The length gate collapses the 27-way decision into a constant-time per-bucket lookup. The compiler chains the arms as if/else if rather than building a switch table because the length-OR-first-qword key is collision-free across the entire mnemonic set, and the walk order must stay stable to preserve the printer-to-parser slot correspondence the dialect's round-trip self-test depends on.

Invariants

  • Type mnemonics are case-sensitive.
  • SM120.mma_bs prints with uppercase SM; the packed qword literal 0x6D6D2E3032314D53 enforces this case-sensitively.
  • The 27-entry perfect-hash walk order is preserved across builds so that printer slot indices match the parser's branch order.
  • The 'i'-prefix branch runs only after every literal arm has missed.

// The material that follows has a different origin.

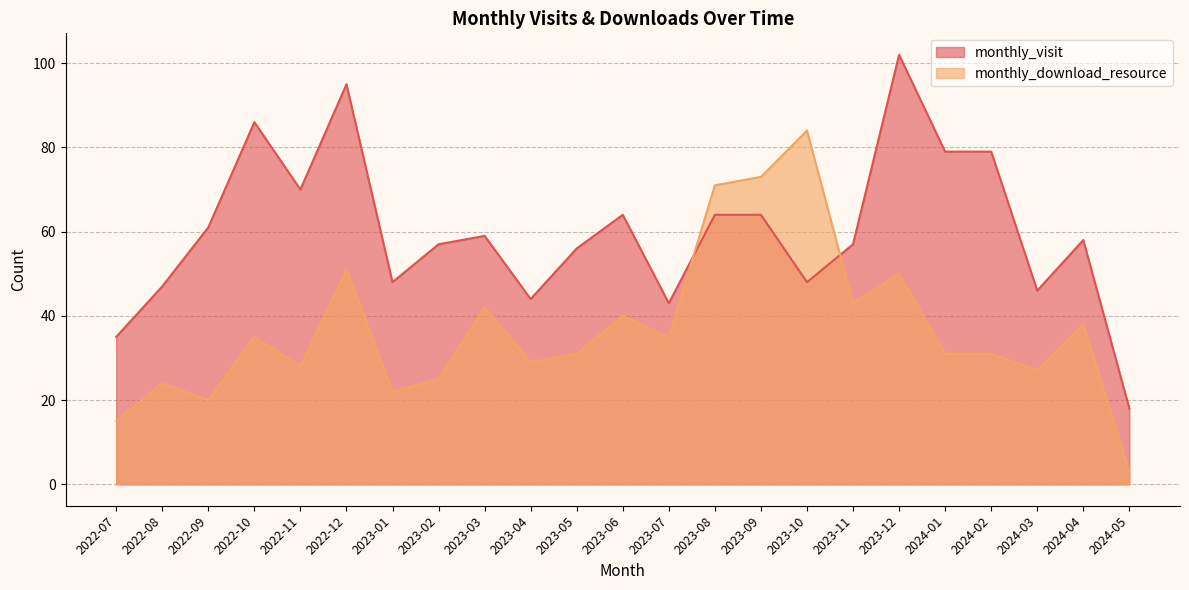

What is the value of the monthly_download_resource point at the 7th from the left?

22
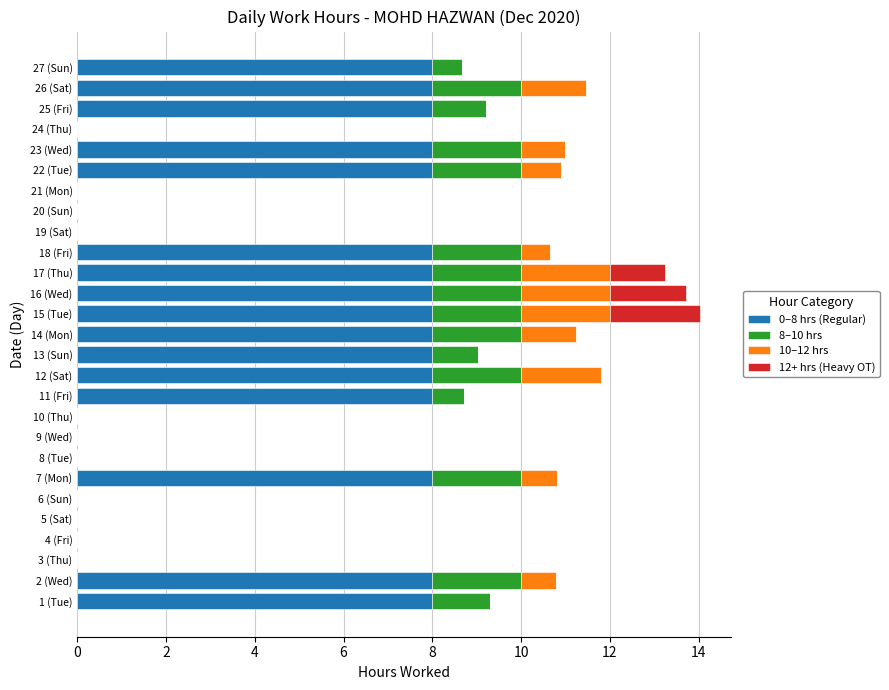

What is the total value across all series at 27 (Sun)?

8.7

  • Parameterized type printers and parsers are symmetric.
  • Operation attributes do not require a dialect-scoped attribute parser.
  • Alias hints are deterministic but never semantic.
  • The unknown-type diagnostic uses two literal spaces between unknown and type and wraps both the bad token and the dialect name in backticks.